The Big Three Factions

When the war starts up, there are basically three contenders:
  • The King of Castille. As an adult male who's plenty close to the throne, the King of Castille actually has a very good legal claim to the Crown of France. (So do his successors ever afterwards, and "Legitimism" is a perennially popular fringe political theory.)
  • The Unitas Fidelium. There actually is a direct male heir: an unacknowledged bastard son of the last king, by name Jean (quickly styled "the Beloved.") Not exactly cut out for the role (two massacres short of a St.

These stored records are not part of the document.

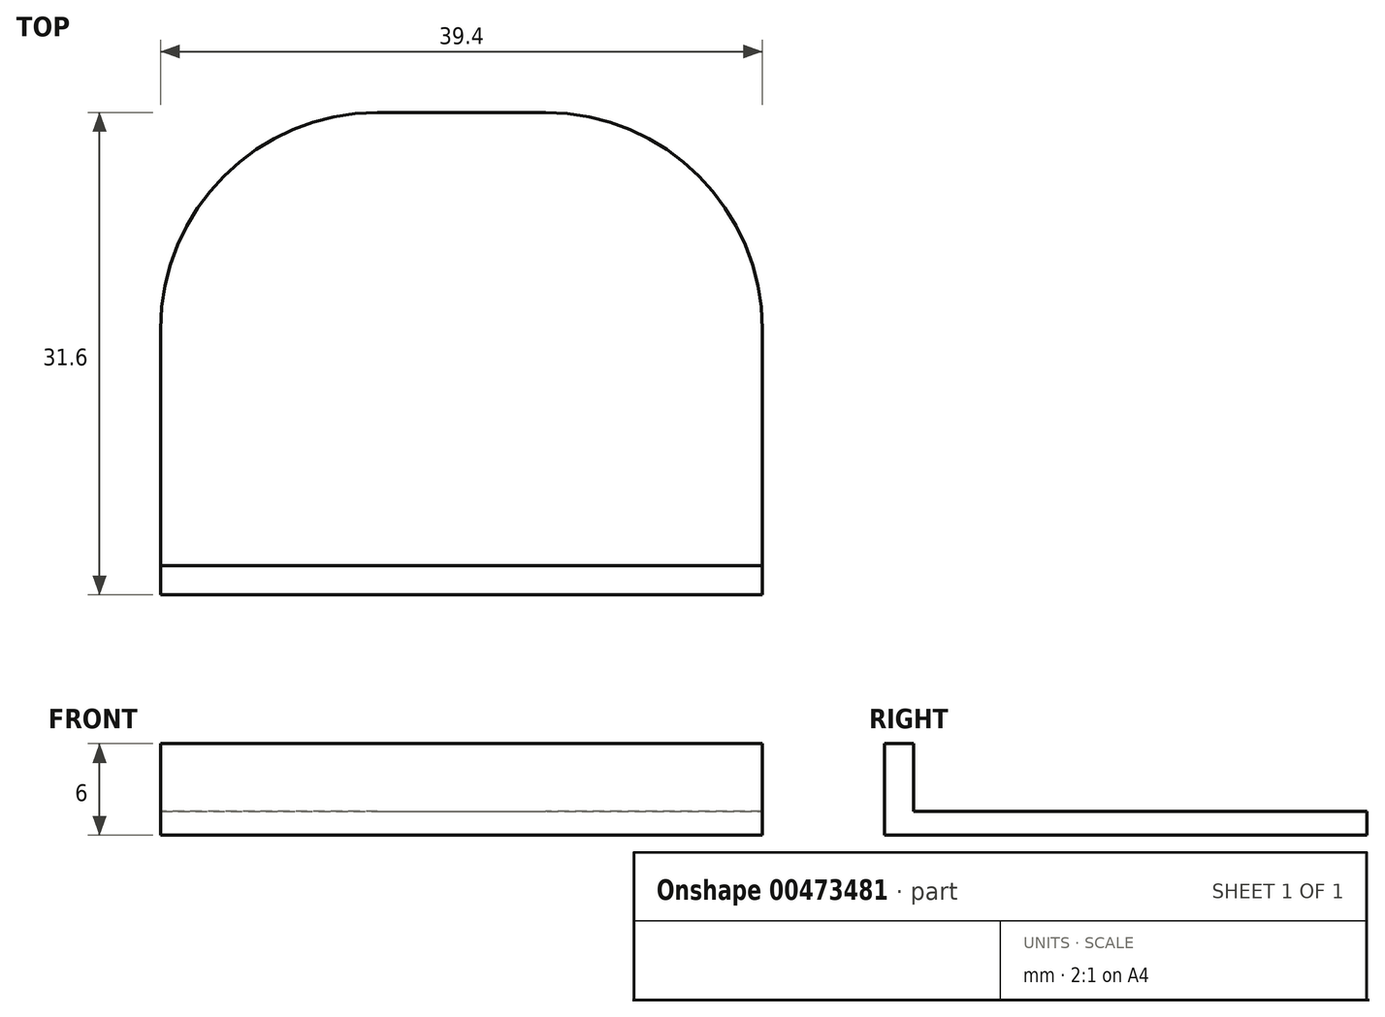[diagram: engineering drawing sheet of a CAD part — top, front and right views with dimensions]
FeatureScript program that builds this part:
annotation { "Feature Type Name" : "Feature", "Feature Type Description" : "" }
export const myFeature = defineFeature(function(context is Context, id is Id, definition is map)
    precondition{}
    {
        {
            var Q0;
            Q0=qCreatedBy(makeId("Top.planeOp"),FACE);
            var sketch = newSketch(context, id + "F0", { "sketchPlane" : qUnion([Q0])});
            skLineSegment(sketch, "E0.bottom", {"start": v(0, 0) * mm, "end": v(39.4, 0) * mm});
            skLineSegment(sketch, "E0.top", {"start": v(14.2, 31.6) * mm, "end": v(25.2, 31.6) * mm});
            skLineSegment(sketch, "E0.left", {"start": v(0, 0) * mm, "end": v(0, 17.4) * mm});
            skLineSegment(sketch, "E0.right", {"start": v(39.4, 0) * mm, "end": v(39.4, 17.4) * mm});
            skPoint(sketch, "E1.visualSharp", {"position": v(0, 31.6) * mm});
            skArc(sketch, "E1.filletArc", {"start": v(14.2, 31.6) * mm, "mid": v(4.16, 27.44) * mm, "end": v(0, 17.4) * mm});
            skLineSegment(sketch, "E2", {"start": v(19.7, 0) * mm, "end": v(19.7, 31.6) * mm, "construction": true});
            skArc(sketch, "E3.MirrorCS", {"start": v(25.2, 31.6) * mm, "mid": v(35.24, 27.44) * mm, "end": v(39.4, 17.4) * mm});
            skLineSegment(sketch, "E4", {"start": v(0, 1.9) * mm, "end": v(39.4, 1.9) * mm});
            skSolve(sketch);
        }
        {
            var Q0;
            Q0=makeQuery(id+"F0.imprint","IMPRINT",FACE,{"disambiguationData":[TD([[makeQuery(id+"F0.imprint","IMPRINT",EDGE,{"derivedFrom":sQuery(id+"F0.wireOp",EDGE,"E0.top")}),-1.0]])]});
            extrude(context, id + "F1", {"entities" : qUnion([Q0]), "depth" : 1.55 * mm});
        }
        {
            var Q0;
            {var subQ0=sQuery(id+"F0.wireOp",EDGE,"E0.bottom");Q0=makeQuery(id+"F0.imprint","IMPRINT",FACE,{"disambiguationData":[TD([[makeQuery(id+"F0.imprint","IMPRINT",EDGE,{"derivedFrom":subQ0}),1.0]])]});}
            extrude(context, id + "F2", {"entities" : qUnion([Q0]), "operationType" : NewBodyOperationType.ADD, "depth" : 6 * mm});
        }
    });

Bartholemew's Day, maybe), but exactly the kind of perfectly legitimate, very weak king that some particularly powerful nobles would like to have reigning over them.

    This would be all well and good, except that a fair number of those nobles are also devout Farrellites, and their counterpoint is...
  • The Ligue Catholique. The name is almost certainly going to stay, simply because it's so true. As a working name, ever since I became aware of the IRL French Wars of Religion, I've always called the Ligue leadership "the Guises," and at this point in time I'm not sure if it's worth the effort to go back and actually name them something else.

    By the time the tyrants from Picardy lose the throne in the French War of Succession, it's pretty much acknowledged that the Guises were the only serious faction that had no blood claim to succession. (They did have a legal claim, but legal, schmegal, blood is what counts.) What matters is that they were the faction that was supported by the Papal States, a fair number of the French parts of the Holy Roman Empire, and (in theory) Catholics the world over. And, in practice, it's worth noting that the Guises always had worryingly close ties to the Sodality, meaning that their support base was broader than anybody might have imagined...

In which France turns into a Catholic dystopia

SPOILER: the Guises win. France turns into a Catholic dystopia. Centuries later, nobody will expect the French Inquisition, but until that time it will not only be expected, but dreaded. Montagnards living under Moorish rule will name cities Toussaints-Veclangues, "All the Saints with their tongues," because so many of their ancestors were silenced by suffering just that fate before they burned at the stake. It was the only way to make them stop singing. The Inquisitors hated Farrellite hymnography.

My problem is that I'm not totally sure what happens between the start and the end. Oh, I have a few ideas. Simon-Pierre the Apostate, for instance, and the... unique impact he makes on postwar French heraldry. The siege he breaks, during which he composes what later becomes the royal anthem, still sung centuries later in 1930. The atrocities that the Ligue commits in the process of seizing power. The chaos that erupts when the Legitimist faction winds up making a peace treaty, or another makes a bad move on the world stage, and for the first time Christian and Moorish Spains unite and fight side by side.

But that's all for another day, isn't it?